Please keep the vids coming, 
great job on your fabrication and testing of the parts.

Thanks for sharing.


----------



## AussieJimG (Dec 24, 2011)

I like your simple method of lapping the valve seats and will try in on the engine I am building. I will also follow your postings to see more of your great techniques.
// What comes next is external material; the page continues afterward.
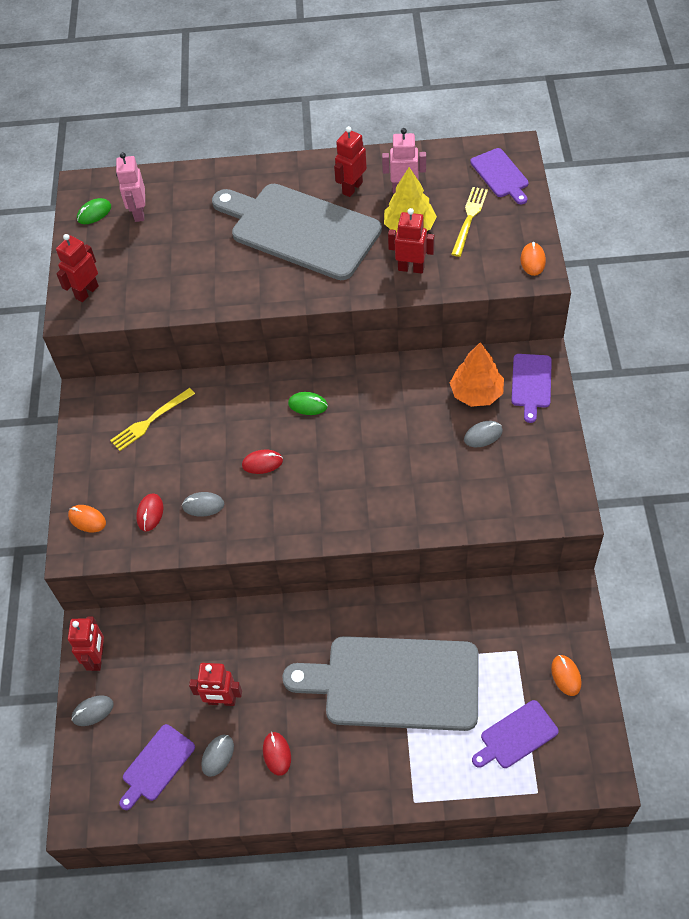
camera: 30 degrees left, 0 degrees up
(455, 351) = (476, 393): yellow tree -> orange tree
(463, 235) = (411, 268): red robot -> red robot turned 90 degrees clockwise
And the videos are great - they really do show much more than the still photos.

Thanks

Jim


----------



## flyingtractors1 (Dec 28, 2011)

If a picture is worth 1000 words, a video is worth 1000000. Thanks for teaching so effectively. I'll keep viewing your build with close interest.


----------



## Herbiev (Dec 30, 2011)

Hi Popnrattle. A really great informative video. One question though. With the flywheel in the chuck, you have what seems like a roller bearing mounted in a square bar in the toolpost. Is this to centralize the flywheel?
Tia
Herbie


----------



## vcutajar (Dec 30, 2011)

Very informative. Thanks


----------



## popnrattle (Jan 2, 2012)

Yes sir, there is a ball bearing on a piece of 1/2x1/2 crs bar I use to indicate stuff in the lathe. I'm(popnstart on youtube) and have another vid uploaded long ago demo-ing its use. This flywheel video doesn't have the resolution I was hoping for showing how the ball bearing indicator moves a taut, slightly wobbling flywheel, but it works well enough to keep the indicator in the toolbox(within a couple thou). Thats about as close as the flywheels are indicated from the H-D factory. ;D


----------